Websites: www.ornithologi.com, and www.redtailedhawkproject.wordpress.com
UNDERGRADUATE RESEARCHERS
Chloe Mikles
September 2017-present
I’m a sophomore animal science major in the College of Agriculture and Life Sciences, and am interested in research and veterinary medicine. I am working on investigating subspecies delineation in populations of five species of song sparrow around the San Fransisco Bay.
Samantha Hagler
September 2017-present
I am a sophomore in College of Agriculture and Life Sciences studying ecology and evolutionary biology, with a strong interest in ornithology. I am broadly interested in studying how anthropogenic and natural changes in birds’ environments influence their movements and their use of different habitats. I also work as a collections assistant in the Museum of Vertebrates, and am currently working with Shawn to age towhee specimens collected across the Great Plains hybrid zone. We plan to compare the relative ratios of second-year to adult birds among hybrids versus pure parentals to study how selection may be acting on hybrids across the zone.
Kelsie Lopez
October 2018-present
I am a sophomore Biological Sciences Major with a concentration in Neurobiology and Behavior in the College of Arts and Sciences. I study mtDNA as a method to evaluate hybridization in two subspecies of the Australian Long-Tailed Finch, Poephila Acuticauda Acuticauda, and Poephila Acuticauda Hecki. I am interested in behavioral ecology and field research.
Vicens Vila-Coury
2019-present
I’m a Biological Sciences major (class of 2022) concentrating in biodiversity and systematics. I’m interested in developing methods for the use of museum specimens in genomics research. I work with others in the lab to apply these methods to the Lovette Lab’s ongoing study of oriole hybridization in the Great Plains. I strongly believe in the value of museum specimens and previously worked in the CUMV as a collections assistant. My research interests include taxonomy, statistical methods in phylogenomics, population genetics, and sequence alignment.
Lindsey Forg
February 2020-present
I am a junior in College of Agriculture and Life Sciences studying environment and sustainability with a concentration in environmental biology and applied ecology. My research interests lie in population ecology and dynamics. Currently, as part of the Hubbard Brook Field Ornithology Program, I am studying how diets of 6 different bird species change over the course of the field season through DNA metabarcoding of fecal samples. I am also very interested in wildlife photography and documentary film to better communicate research to the public.
Eryn Woernley
January 2020- present
As a senior at Dryden High School, I am working with the Fuller Evolutionary Biology Lab through the TST Boces New Visions Program in Life Sciences. The program provides seniors the opportunity to conduct research at Cornell University during their senior year. I am excited to have been accepted to Cornell in the Fall of 2020 and plan to study Animal Science in the College of Agriculture and Life Sciences.

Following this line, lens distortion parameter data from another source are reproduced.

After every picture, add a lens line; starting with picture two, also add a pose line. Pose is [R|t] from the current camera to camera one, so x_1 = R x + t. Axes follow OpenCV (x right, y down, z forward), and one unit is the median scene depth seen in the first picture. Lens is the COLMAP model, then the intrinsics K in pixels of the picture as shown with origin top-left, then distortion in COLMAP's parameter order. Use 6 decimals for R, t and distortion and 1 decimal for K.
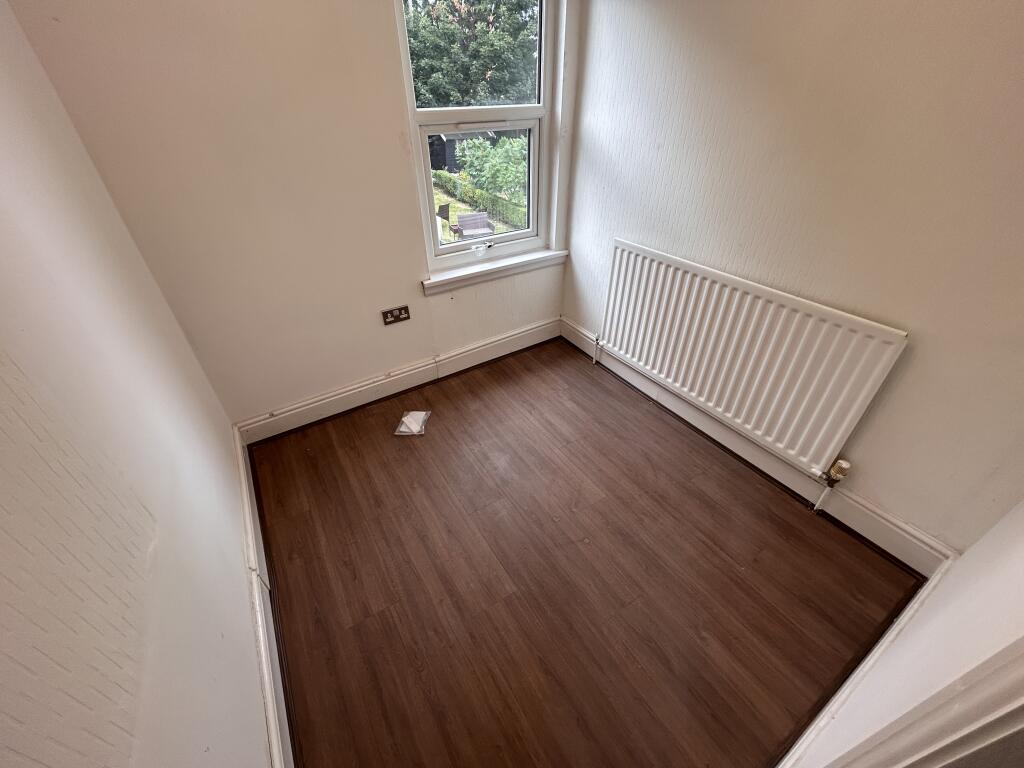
lens RADIAL K [[413.5, 0, 516.5], [0, 413.5, 386.5], [0, 0, 1]] dist [-0.003719, 0.000625]
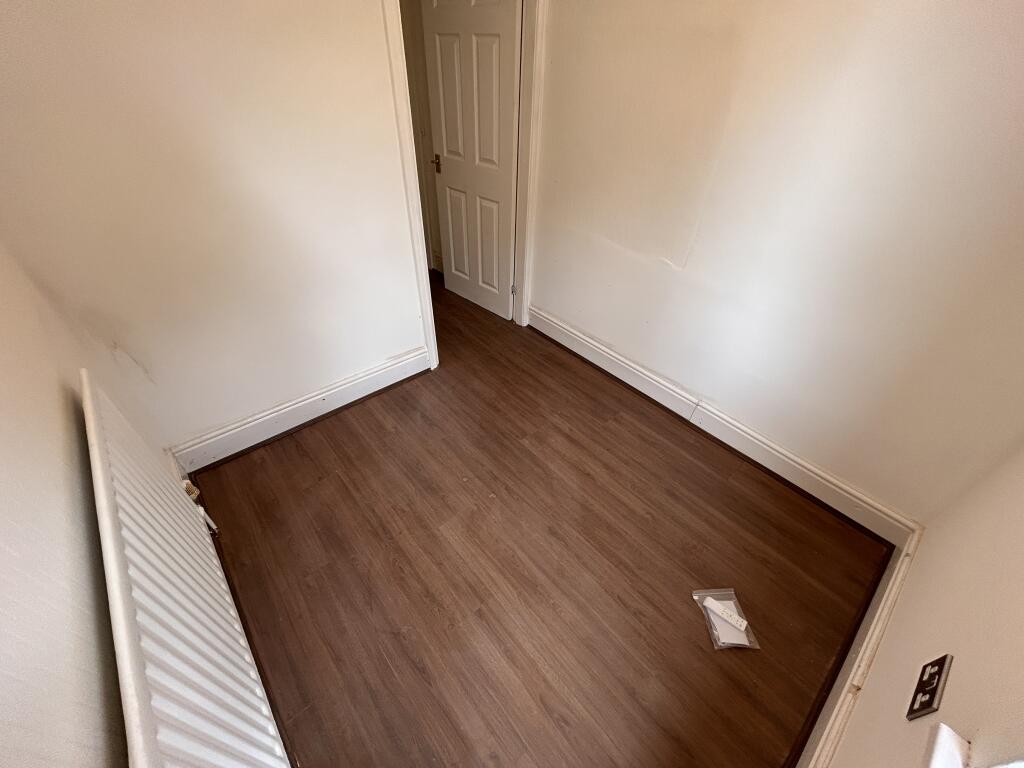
lens RADIAL K [[413.5, 0, 509.9], [0, 413.5, 386.8], [0, 0, 1]] dist [-0.003719, 0.000625]
pose [[-0.990409, 0.080956, -0.111968, 0.141000], [-0.087615, 0.258630, 0.961995, -0.709184], [0.106837, 0.962578, -0.249057, 0.959061]]
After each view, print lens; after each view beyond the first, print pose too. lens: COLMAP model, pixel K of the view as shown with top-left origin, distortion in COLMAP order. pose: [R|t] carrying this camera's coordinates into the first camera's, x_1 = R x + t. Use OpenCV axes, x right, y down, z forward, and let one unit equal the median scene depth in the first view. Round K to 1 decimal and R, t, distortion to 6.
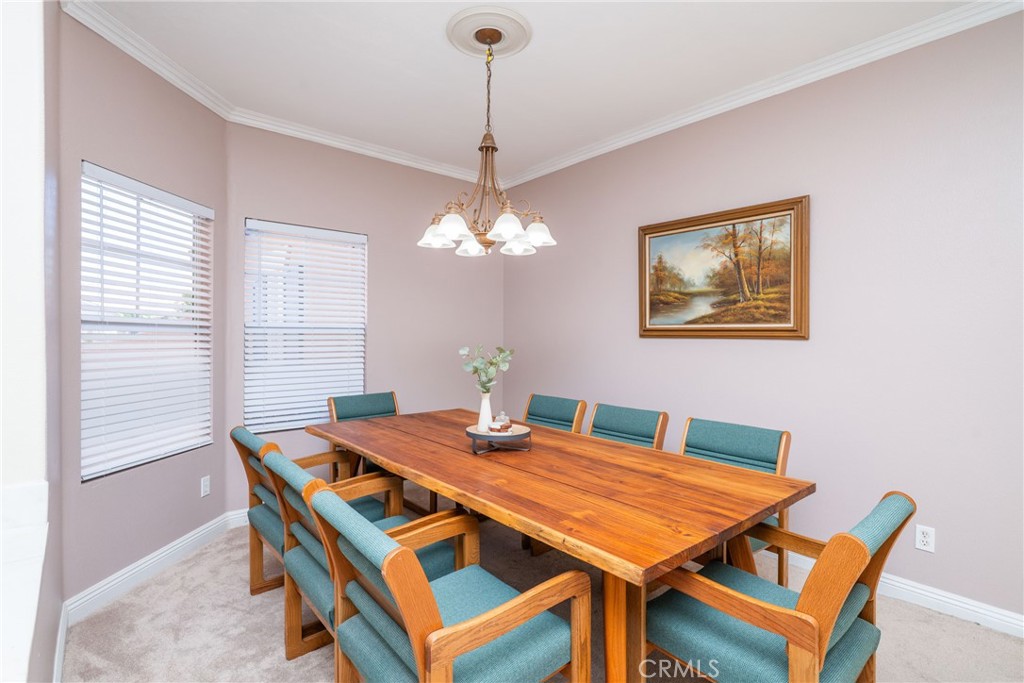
lens RADIAL K [[488.1, 0, 516.2], [0, 488.1, 335.3], [0, 0, 1]] dist [0.000372, 0.000013]
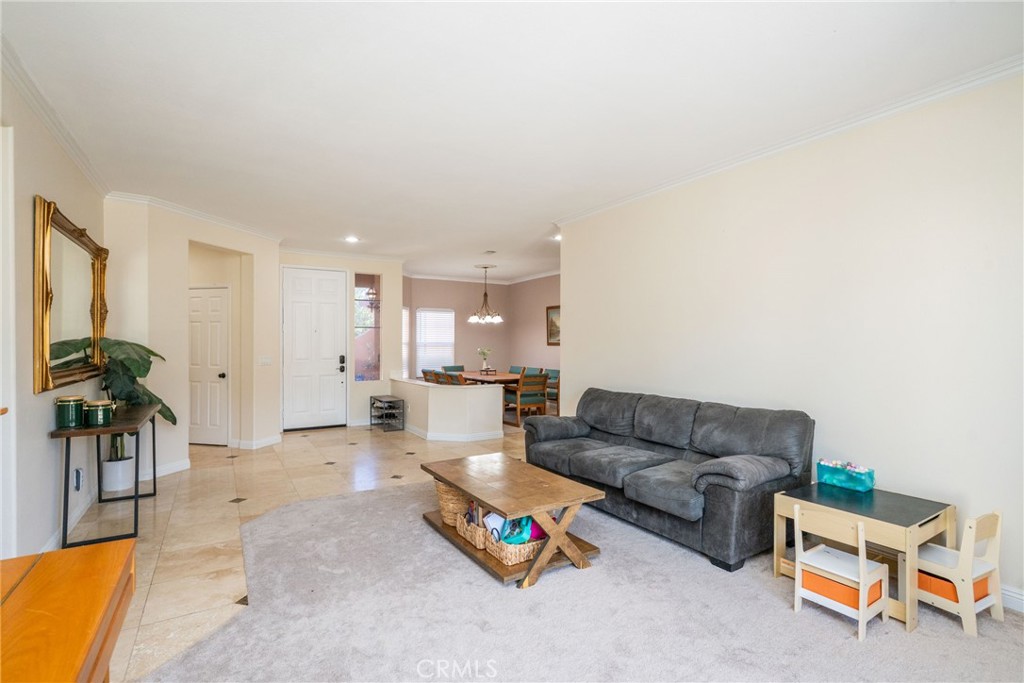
lens RADIAL K [[488.1, 0, 515.2], [0, 488.1, 343.4], [0, 0, 1]] dist [0.000372, 0.000013]
pose [[0.984982, -0.005170, -0.172582, 0.656989], [0.002610, 0.999883, -0.015057, 0.040632], [0.172640, 0.014381, 0.984880, -2.160467]]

Currently I am conducting research on the conservation genetics of Grasshopper Sparrows (Ammodramus savannarum). Skewed adult sex ratios can exacerbate population declines by limiting the ability of individuals to find mates and reproduce in monogamous species. My research examines the association between the sex ratio of nestlings and adults in a small, declining population of Grasshopper Sparrows at the Chester River Field Research Station in Maryland. Under the mentorship of Sara Kaiser, I am using genetic techniques to determine the sex from blood samples collected from 2005-2009 and examining demographic and environmental factors affecting changes in adult sex ratios from 1999-2014.